Elizabeth Brockway/The Daily Beast

“We do have a right to vote that’s constitutionally guaranteed, but the state constitution prevents early voting and no-excuse absentee voting, reducing the ability of a lot of eligible voters to vote,” said Cheri Quickmire, executive director of the Connecticut chapter of Common Cause, a nonprofit watchdog group that works to promote equal access to government and the vote. “This is really an opportunity for the state to extend that opportunity for more people to actually be able to vote—it is really about securing our democracy.”

If approved, Quickmire said, the constitutional amendment will “allow that to happen.”

Changing the state’s constitution is a massive undertaking, with any proposed amendment having to take one of two circuitous routes to ratification. The “fast track” requires a proposed amendment to pass with three-quarters of the vote in both chambers of the state legislature, which then places it on the next statewide ballot for voter approval, sometimes two years away. The other route—the one that Connecticut’s early voting amendment has been on since 2019—requires only a regular majority in both chambers, but with the requirement that the same proposed amendment has to be passed again after the next legislature is seated.

That process can take half a decade, depending on the electoral calendar, which explains why Connecticut is so far behind on early voting than almost every other state.
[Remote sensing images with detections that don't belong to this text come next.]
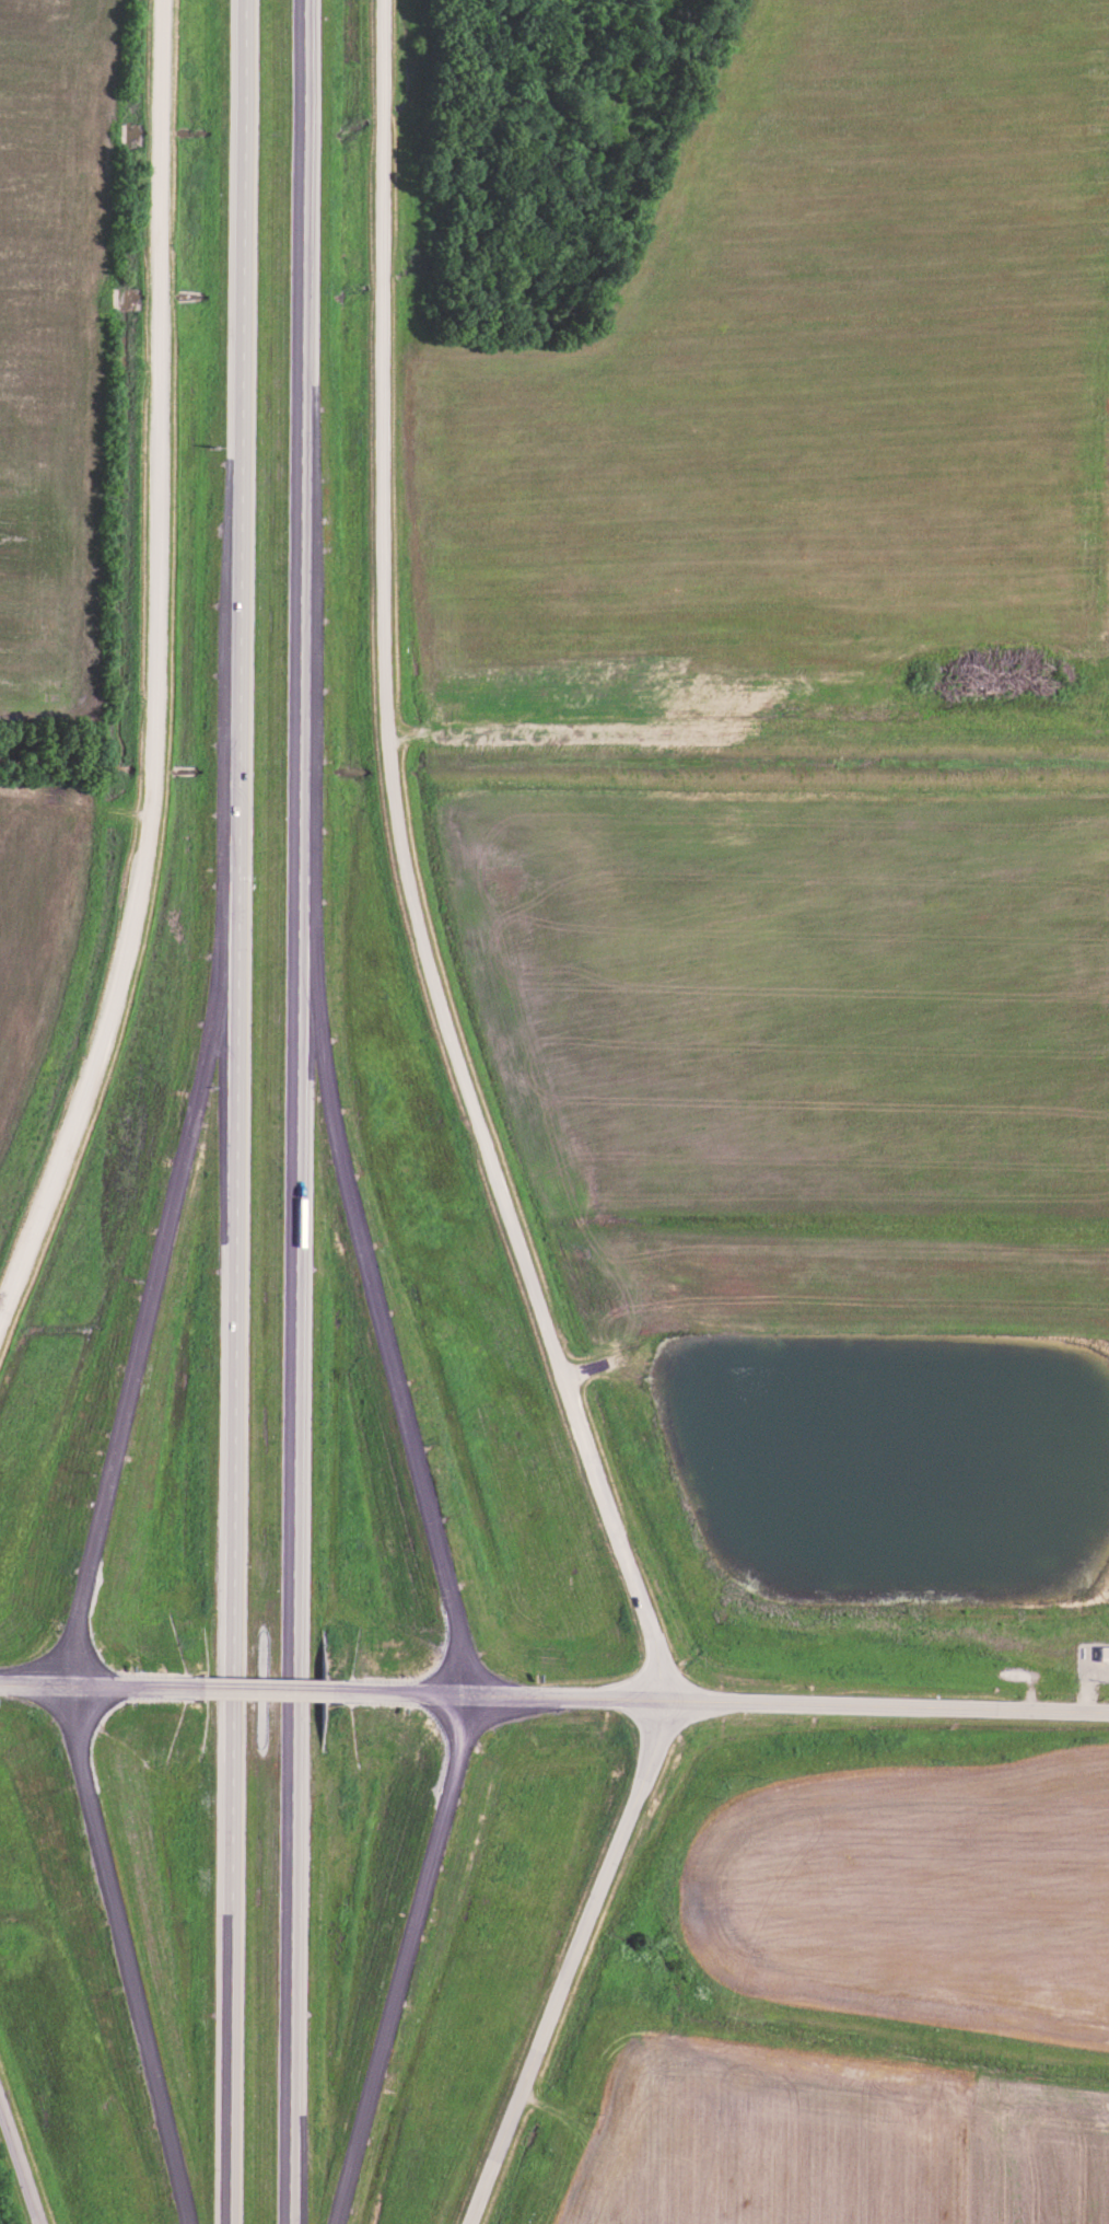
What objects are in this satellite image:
road: (385, 367)
road: (160, 675)
road: (235, 1111)
road: (296, 1111)
road: (510, 1220)
road: (165, 1231)
road: (363, 1255)
building: (1103, 1651)
road: (102, 1684)
road: (266, 1687)
road: (718, 1703)
road: (122, 1955)
road: (402, 1959)
road: (573, 1965)
road: (20, 2165)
“They don’t call us the Land of Steady Habits for nothing,” said Merrill, invoking the Nutmeg State’s informal nickname and reputation for political stability and small-C conservatism. “Change is hard in Connecticut, and especially as embodied in the state constitution.”

The amendment is actually Connecticut’s second attempt at ratifying an expansion of voting access. In 2014, a proposition made it onto the ballot that would have allowed the state to enact both early and no-excuse absentee voting—but the language of the amendment itself was so hopelessly confusing that even Thomas, the state representative, chose to leave it blank rather than vote for something with multiple double-negatives in the text.

“I could not fathom what it meant—it sounded like your vote wouldn’t be verified by any means,” Thomas said. “I didn’t get it, so I left it blank, like a lot of other people.”

This time, supporters are confident that the amendment will pass and that the Connecticut state legislature will act quickly to create a framework that will allow Nutmeggers to vote early.

“The pressure will be on,” said Merrill, even in the context of broader pushes by Republicans nationwide to restrict early voting. “Early voting, I think, is a slam dunk.”

As Thomas quipped: “The same society that will pay more for pre-cubed watermelon doesn’t want their voting to just fall within a 14-hour period.”